*** Opening SELECTED EXTRACT ***
Generating Random Sentences
I very recently came across a Python package called Natural Language Toolkit (NLTK). It’s an impressive and extensive library of classes and functions to process the texts from various natural languages of the world. From what I can gather, it seems to be among the top three most used toolkits for natural language processing and linguistic analysis of various kinds worldwide. Strangely enough, it also turns out that the people developing NLTK are based only couple of doors down the corridor from my lab here at The University of Melbourne! I’ve been living under a rock :P
Anyway, during lunch time today I had a little fiddle with NLTK, and it is ridiculously easy to pick up (well, for me that is, since I know a bit about Python already). I managed to verify the output of my own dinky little program for parsing texts, counting words and building radix trees. They were consistent with the output of NLTK in each case - Yee haa!
Bonus part is that NLTK makes it easy to do n-gram analysis, which are just sequences of N words and their frequency distributions. Once you have such distributions, you can sample from them and start generating random sentences in the flavour of the underlying text that you used for building the distributions. So, in the space of mere minutes, I managed to analyse Hamlet and Ulysses and start generating random sentences. The results are utterly spooky! Here’s a sample of randomly generated sentences based on Hamlet.
The Tragedy of Hamlet sits smiling to my sick soul , freeze thy young
blood , make you from Wittenberg , Horatio , as sin ‘s true nature is
fine , it argues an act that blurs the grace and blush of modesty ,
calls virtue hypocrite , takes off his crown , kisses it , where he
goes to heaven ; send hither to see your father ‘s signet in my
imagination it is not his own too much of water hast thou done ? first
priest her obsequies have been my Hammlet ‘s Hamlet give the first dost
These are totally random and yet they appear Shakespearean in essence, ignoring the obvious semantic nonsense. Check out a randomly generated sample of sentences based on Ulysses below.
Episode 8 - Lestrygonians PINEAPPLE ROCK , LEMON PLATT , BUTTER
SCOTCH. A SUGARSTICKY GIRL shovelling scoopfuls of creams for a man
looks like with figures juggling. Always find out so long as possible
of proof is with tiny hands. Weeny bones. Almost see them with him.
Bloom stops , points a mailed hand against the Rt. Hon. Mr Justice
Fitzgibbon , John Henry Menton ‘s office. He ‘s stinking with money .
BLOOM I saw her at the grand stand while the land of Egypt to hanker
after. Wallow in it. Is she , Simon , with statements
See what I mean! This is thoroughly entertaining to read since I can just keep generating more and more new samples! But I better stop here for now. Looks like a world of possibilities is now open before me in this endeavour :)
*** Closing SELECTED EXTRACT ***
→ DIRECTIVE A:
Copy the passage from the post on generating random sentences that runs between "BLOOM I saw" and "this endeavour :)", inclusive.
*** Opening SOURCE MATERIAL ***
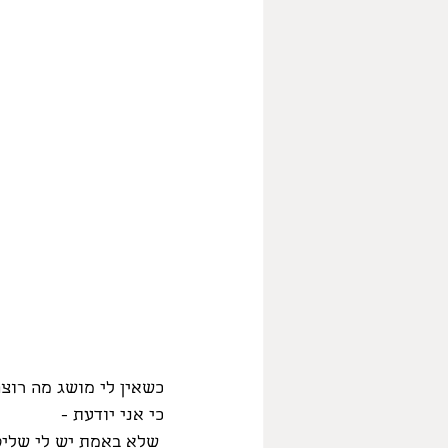
כשאין לי מושג מה רוצה
כי אני יודעת -
 שלא באמת יש לי שליטה על מה שרוצה לצאת. 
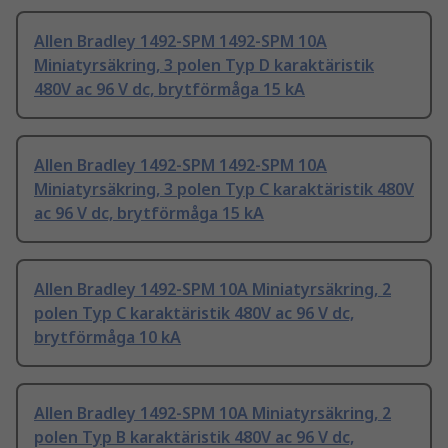
Allen Bradley 1492-SPM 1492-SPM 10A
Miniatyrsäkring, 3 polen Typ D karaktäristik
480V ac 96 V dc, brytförmåga 15 kA
Allen Bradley 1492-SPM 1492-SPM 10A
Miniatyrsäkring, 3 polen Typ C karaktäristik 480V
ac 96 V dc, brytförmåga 15 kA
Allen Bradley 1492-SPM 10A Miniatyrsäkring, 2
polen Typ C karaktäristik 480V ac 96 V dc,
brytförmåga 10 kA
Allen Bradley 1492-SPM 10A Miniatyrsäkring, 2
polen Typ B karaktäristik 480V ac 96 V dc,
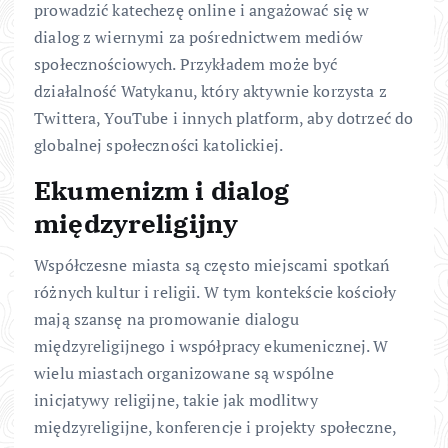
prowadzić katechezę online i angażować się w
dialog z wiernymi za pośrednictwem mediów
społecznościowych. Przykładem może być
działalność Watykanu, który aktywnie korzysta z
Twittera, YouTube i innych platform, aby dotrzeć do
globalnej społeczności katolickiej.
Ekumenizm i dialog
międzyreligijny
Współczesne miasta są często miejscami spotkań
różnych kultur i religii. W tym kontekście kościoły
mają szansę na promowanie dialogu
międzyreligijnego i współpracy ekumenicznej. W
wielu miastach organizowane są wspólne
inicjatywy religijne, takie jak modlitwy
międzyreligijne, konferencje i projekty społeczne,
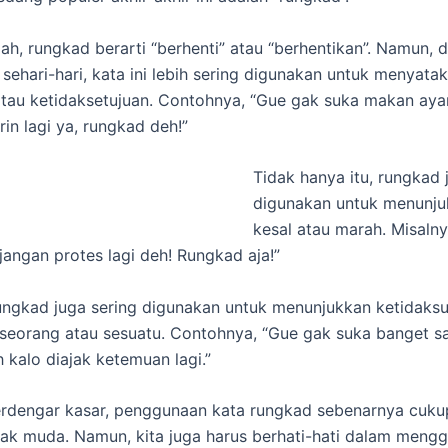
iah, rungkad berarti “berhenti” atau “berhentikan”. Namun, 
sehari-hari, kata ini lebih sering digunakan untuk menyata
tau ketidaksetujuan. Contohnya, “Gue gak suka makan aya
in lagi ya, rungkad deh!”
Tidak hanya itu, rungkad 
digunakan untuk menunju
kesal atau marah. Misalny
jangan protes lagi deh! Rungkad aja!”
 rungkad juga sering digunakan untuk menunjukkan ketidaks
seorang atau sesuatu. Contohnya, “Gue gak suka banget s
 kalo diajak ketemuan lagi.”
erdengar kasar, penggunaan kata rungkad sebenarnya cuk
ak muda. Namun, kita juga harus berhati-hati dalam meng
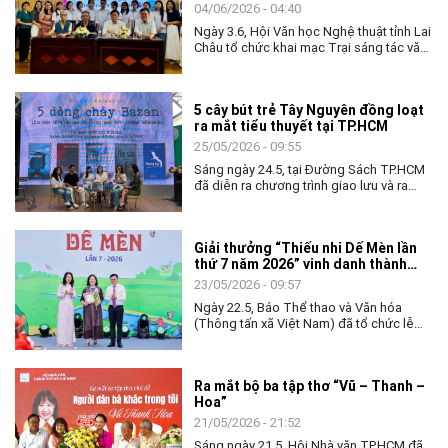
không giới hạn độ tuổi, nghề nghiệp hay
04/06/2026 - 04:40
nơi cư trú.
Ngày 3.6, Hội Văn học Nghệ thuật tỉnh Lai
Châu tổ chức khai mạc Trại sáng tác văn
học trẻ năm 2026 dành cho các học sinh
chuyên Văn khối 10 và khối 11 Trường
THPT Chuyên Lê Quý Đôn.
5 cây bút trẻ Tây Nguyên đồng loạt
ra mắt tiểu thuyết tại TP.HCM
25/05/2026 - 09:55
Sáng ngày 24.5, tại Đường Sách TP.HCM
đã diễn ra chương trình giao lưu và ra
mắt 5 cuốn tiểu thuyết mang tên “5 dòng
chảy Bazan”. Sự kiện đánh dấu màn hội
ngộ đầy ấn tượng của 5 tác giả trẻ thuộc
Giải thưởng “Thiếu nhi Dế Mèn lần
thế hệ 8X và 9X đến từ Gia Lai.
thứ 7 năm 2026” vinh danh thành
tựu trọn đời NSND Ngô Mạnh Lân
23/05/2026 - 09:57
Ngày 22.5, Báo Thể thao và Văn hóa
(Thông tấn xã Việt Nam) đã tổ chức lễ
công bố Giải thưởng “Thiếu nhi Dế Mèn
lần thứ 7 năm 2026”. Mùa giải năm nay
gồm 1 Giải thưởng Lớn, 6 giải Khát vọng
Ra mắt bộ ba tập thơ “Vũ – Thanh –
Dế Mèn và 4 Tặng thưởng của Hội đồng
Hoa”
giám khảo.
21/05/2026 - 21:52
Sáng ngày 21.5, Hội Nhà văn TP.HCM đã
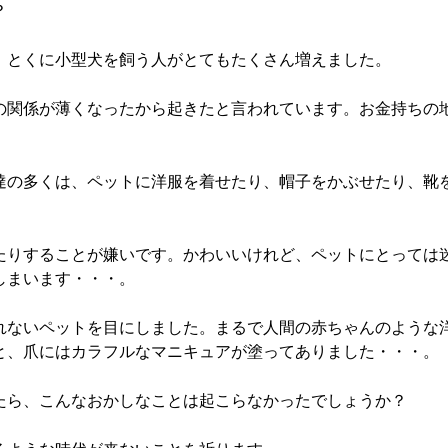
？
。とくに小型犬を飼う人がとてもたくさん増えました。
の関係が薄くなったから起きたと言われています。お金持ちの
達の多くは、ペットに洋服を着せたり、帽子をかぶせたり、靴
たりすることが嫌いです。かわいいけれど、ペットにとっては
しまいます・・・。
れないペットを目にしました。まるで人間の赤ちゃんのような
と、爪にはカラフルなマニキュアが塗ってありました・・・。
たら、こんなおかしなことは起こらなかったでしょうか？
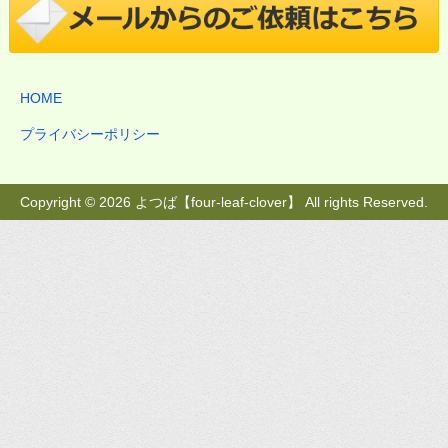
HOME
プライバシーポリシー
Copyright © 2026 よつば【four-leaf-clover】 All rights Reserved.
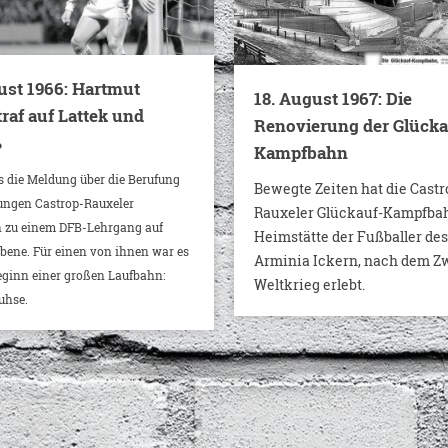
ust 1966: Hartmut
18. August 1967: Die
raf auf Lattek und
Renovierung der Glücka
ß
Kampfbahn
s die Meldung über die Berufung
Bewegte Zeiten hat die Castr
ungen Castrop-Rauxeler
Rauxeler Glückauf-Kampfbah
n zu einem DFB-Lehrgang auf
Heimstätte der Fußballer de
ene. Für einen von ihnen war es
Arminia Ickern, nach dem Z
eginn einer großen Laufbahn:
Weltkrieg erlebt.
uhse.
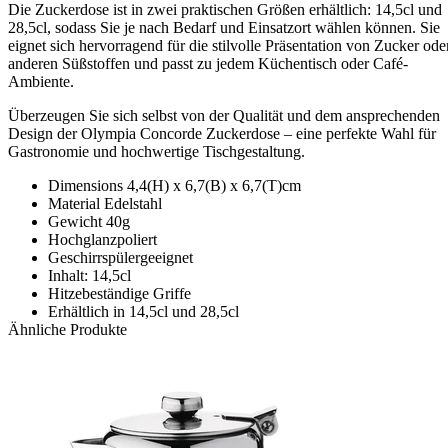
Die Zuckerdose ist in zwei praktischen Größen erhältlich: 14,5cl und
28,5cl, sodass Sie je nach Bedarf und Einsatzort wählen können. Sie
eignet sich hervorragend für die stilvolle Präsentation von Zucker ode
anderen Süßstoffen und passt zu jedem Küchentisch oder Café-
Ambiente.
Überzeugen Sie sich selbst von der Qualität und dem ansprechenden
Design der Olympia Concorde Zuckerdose – eine perfekte Wahl für
Gastronomie und hochwertige Tischgestaltung.
Dimensions 4,4(H) x 6,7(B) x 6,7(T)cm
Material Edelstahl
Gewicht 40g
Hochglanzpoliert
Geschirrspülergeeignet
Inhalt: 14,5cl
Hitzebeständige Griffe
Erhältlich in 14,5cl und 28,5cl
Ähnliche Produkte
*** Closing SOURCE MATERIAL ***
→ DIRECTIVE B:
In the records, repeat word for word the lines between the line holding "Die Zuckerdose ist" and the line holding "Überzeugen Sie sich", inclusive.

→ EXPECTED OUTPUT A:
BLOOM I saw her at the grand stand while the land of Egypt to hanker
after. Wallow in it. Is she , Simon , with statements
See what I mean! This is thoroughly entertaining to read since I can just keep generating more and more new samples! But I better stop here for now. Looks like a world of possibilities is now open before me in this endeavour :)

→ EXPECTED OUTPUT B:
Die Zuckerdose ist in zwei praktischen Größen erhältlich: 14,5cl und
28,5cl, sodass Sie je nach Bedarf und Einsatzort wählen können. Sie
eignet sich hervorragend für die stilvolle Präsentation von Zucker ode
anderen Süßstoffen und passt zu jedem Küchentisch oder Café-
Ambiente.
Überzeugen Sie sich selbst von der Qualität und dem ansprechenden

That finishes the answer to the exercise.